Negara yang adil menciptakan persyaratan hidup yang wajar sebagaimana
diperlukan oleh pribadi-pribadi agar dia dan keluarganya dapat mengatur hidupnya
secara hormat sesuai dengan keinginannya untuk dapat menerima tangung jawab
atas kegiatan-kegiatannya.
Dalam masa sekarang, keadilan akan sangat jelas sebagai salah satu inti
ajaran Islam selain tauhid dan kemanusiaan. Terutama ketika dilihat pada konteks
politik, hukum, sosial, dan yang lainnya. Manusia selain cenderung kepada
kebenaran, jika ia tidak mengikuti hati nuraninya, maka ia aka dapat terjerumus
kepada hal-hal yang tidak benar. Maka manusia seringkali mengangap kebenaran
itu banak sesuai dengan kepentingannya. Kebenaran yang menurut manusia seperti
itu belum tentu adil. Tetapi keadilan sudah pasti benar.

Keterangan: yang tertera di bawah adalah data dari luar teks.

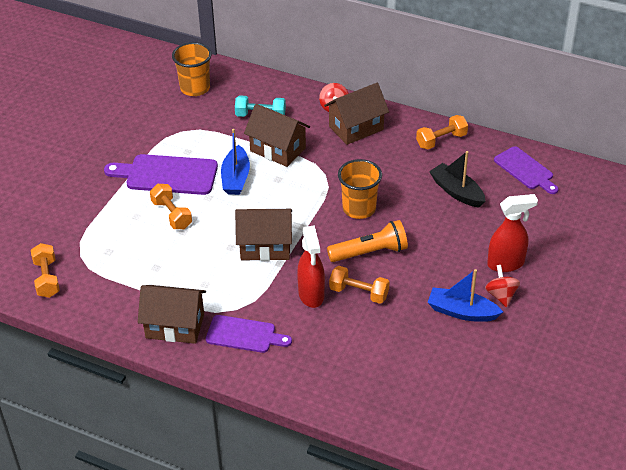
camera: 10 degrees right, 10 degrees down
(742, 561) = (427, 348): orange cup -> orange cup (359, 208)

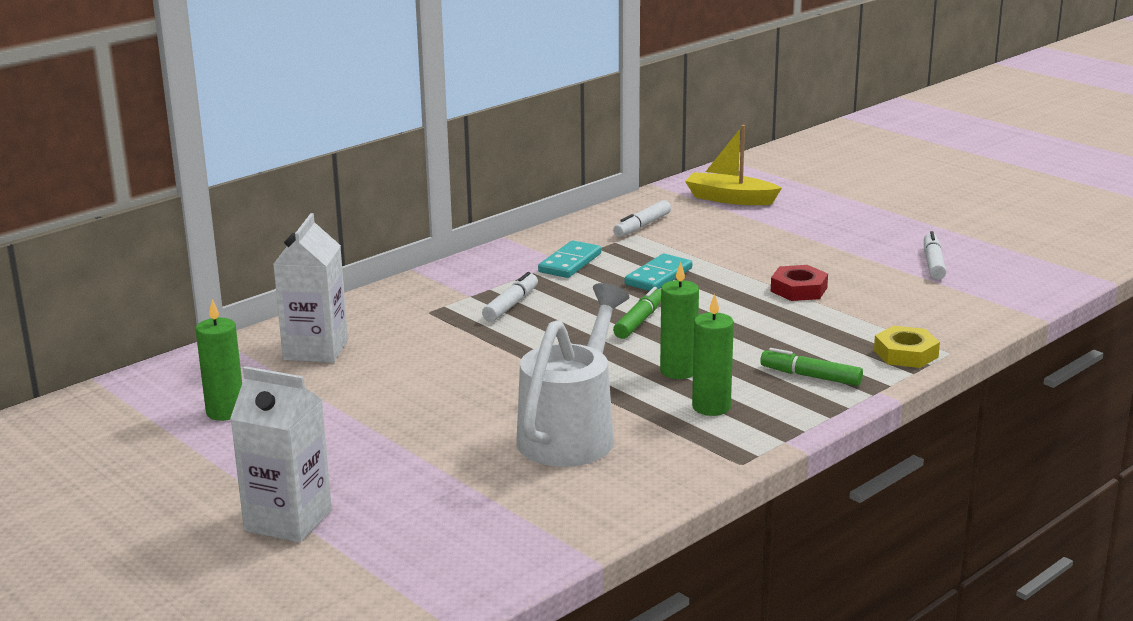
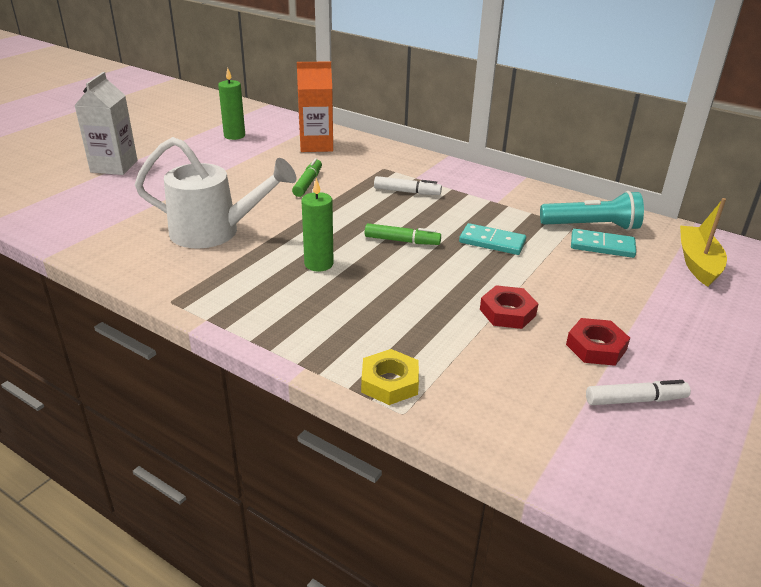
camera: 75 degrees right, 10 degrees up
(315, 350) = (316, 145): white carton -> orange carton
(570, 263) = (494, 205): turquoise domino -> turquoise domino (602, 246)
(642, 226) = (592, 226): white marker -> turquoise flashlight
(711, 407) = (260, 282): green candle -> none
(810, 376) = (325, 327): green marker -> green marker (308, 183)
(860, 263) = (596, 347): none -> red nut

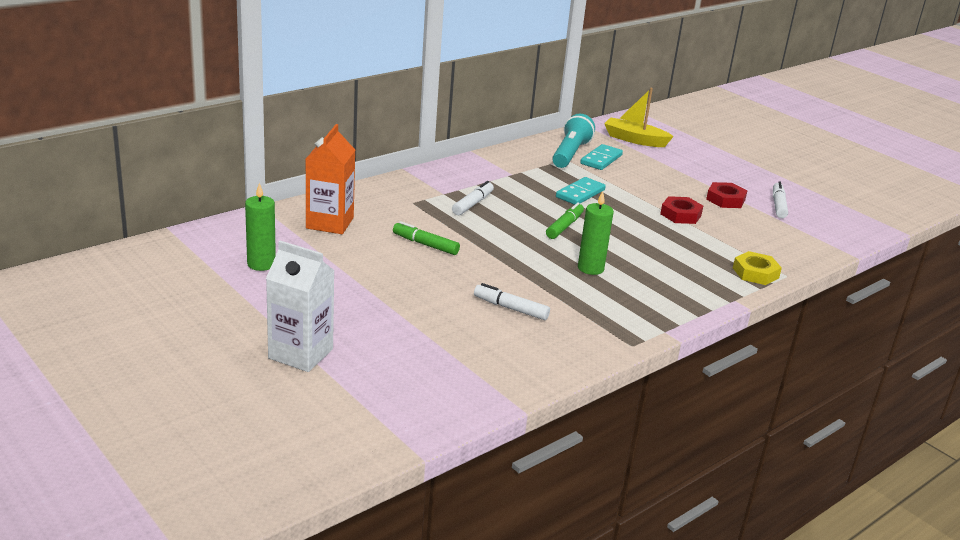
camera: 75 degrees left, 5 degrees down
(214, 232) = (510, 308): white watering can -> white marker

4. Beriman, Berilmu, dan Beramal
Hidup yang benar dimulai dengan beriman kepada Allah, Tuhan Yang Maha
Esa, dan taqwa. Iman harus senantiasa dipelihara dan diperkuat dengan jalan
beribadah atau mengamalkannya sebagai bentuk pengabdian formal kepada Tuhan.
Ibadah tersebut akan mendidik individu agar tetap ingat dan taat kepada Tuhan dan
selalu berpegang teguh kepada kebenaran sesuai dengan kehendak hati nurani.
Ibadah atau pengamalan yang terus menerus kepada Tuhan menyadarkan
manusia akan kedudukannya di tengah alam dan masyarakat sesamanya. Manusia
yang beribadah secara terus menerus kepada Tuhan tidak akan melebihkan diri
menganggap sebagai Tuhan, atau sebaliknya, yaitu merendahkan diri akibat
memperbudakkan diri kepada alam atau orang lain. Semua manusia sejajar, hanya
Tuhan yang berada di atas manusia.
Ibadah atau pengamalam manusia sebagai wujud keberimanannya
merupakan proses perkembangan yang permanen, sebagaimana masyarakat yang
juga selalu berubah dan berkembanga. Perjuangan mausia adalah untuk
mengarahkan perubahan atau perkembangan tersebut agar mengarah kepada
kondis yang lebih baik dan lebih benar. Untuk itu, maka dibutuhkan pengetahuan
yang harus selalu didalami dan digunakan sesuai dengan nilai-nilai kebenaran untuk
kemanusiaan. Kerja tanpa ilmu tidak akan mencapai tujuannya, dan ilmu tanpa
kemanusiaan hanya akan menghancurkan peradaban. Maka antara iman, ilmu, dan
amal harus terdapat pada diri manusia. Ketiganya secara integral akan menuntun
manusia kepada tujuannya yang sebenarnya yaitu keridhaan Allah SWT.